_ENTRIES SUPPLIED_.

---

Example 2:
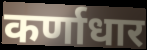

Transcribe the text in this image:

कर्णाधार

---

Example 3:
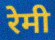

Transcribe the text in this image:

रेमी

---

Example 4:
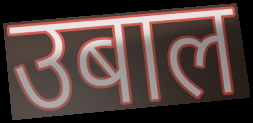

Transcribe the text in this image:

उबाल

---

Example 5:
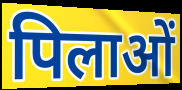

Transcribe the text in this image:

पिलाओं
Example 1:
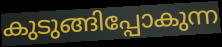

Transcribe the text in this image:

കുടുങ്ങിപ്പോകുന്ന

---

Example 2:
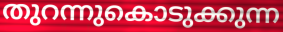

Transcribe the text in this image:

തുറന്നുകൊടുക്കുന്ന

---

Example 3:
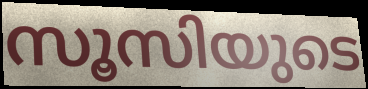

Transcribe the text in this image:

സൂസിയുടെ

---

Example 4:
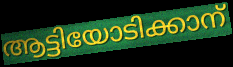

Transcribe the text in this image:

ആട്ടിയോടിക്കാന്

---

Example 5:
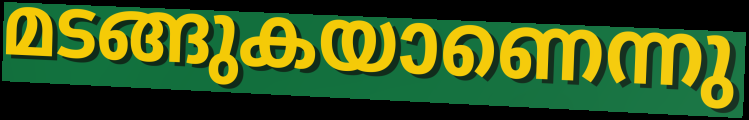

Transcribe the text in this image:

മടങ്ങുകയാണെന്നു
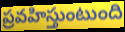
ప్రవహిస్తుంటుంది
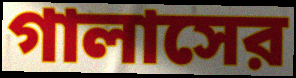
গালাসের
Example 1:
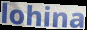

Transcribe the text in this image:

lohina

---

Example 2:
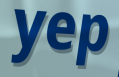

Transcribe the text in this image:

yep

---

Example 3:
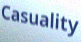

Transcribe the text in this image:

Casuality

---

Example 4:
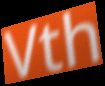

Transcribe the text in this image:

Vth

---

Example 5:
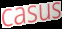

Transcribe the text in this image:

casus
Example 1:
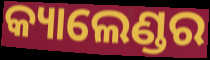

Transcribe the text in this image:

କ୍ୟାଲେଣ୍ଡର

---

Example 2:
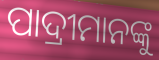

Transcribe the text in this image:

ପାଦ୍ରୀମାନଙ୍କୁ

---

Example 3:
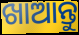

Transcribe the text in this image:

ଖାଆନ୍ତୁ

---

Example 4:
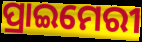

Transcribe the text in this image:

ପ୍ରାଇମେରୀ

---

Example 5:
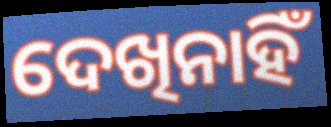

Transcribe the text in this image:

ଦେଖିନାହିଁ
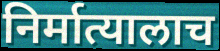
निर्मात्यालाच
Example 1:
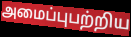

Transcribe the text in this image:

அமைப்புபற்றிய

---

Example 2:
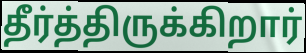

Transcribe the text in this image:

_INSTRUCTIONS FOR THE TASK_.
Without the pictures, restate each entry exactly.

_RESPONSE TO THIS TASK_.
---

Example 2:

Transcribe the text in this image:

कर्णाधार

---

Example 3:

Transcribe the text in this image:

रेमी

---

Example 4:

Transcribe the text in this image:

उबाल

---

Example 5:

Transcribe the text in this image:

पिलाओं
Example 1:

Transcribe the text in this image:

കുടുങ്ങിപ്പോകുന്ന

---

Example 2:

Transcribe the text in this image:

തുറന്നുകൊടുക്കുന്ന

---

Example 3:

Transcribe the text in this image:

സൂസിയുടെ

---

Example 4:

Transcribe the text in this image:

ആട്ടിയോടിക്കാന്

---

Example 5:

Transcribe the text in this image:

മടങ്ങുകയാണെന്നു
ప్రవహిస్తుంటుంది
গালাসের
Example 1:

Transcribe the text in this image:

lohina

---

Example 2:

Transcribe the text in this image:

yep

---

Example 3:

Transcribe the text in this image:

Casuality

---

Example 4:

Transcribe the text in this image:

Vth

---

Example 5:

Transcribe the text in this image:

casus
Example 1:

Transcribe the text in this image:

କ୍ୟାଲେଣ୍ଡର

---

Example 2:

Transcribe the text in this image:

ପାଦ୍ରୀମାନଙ୍କୁ

---

Example 3:

Transcribe the text in this image:

ଖାଆନ୍ତୁ

---

Example 4:

Transcribe the text in this image:

ପ୍ରାଇମେରୀ

---

Example 5:

Transcribe the text in this image:

ଦେଖିନାହିଁ
निर्मात्यालाच
Example 1:

Transcribe the text in this image:

அமைப்புபற்றிய

---

Example 2:

Transcribe the text in this image:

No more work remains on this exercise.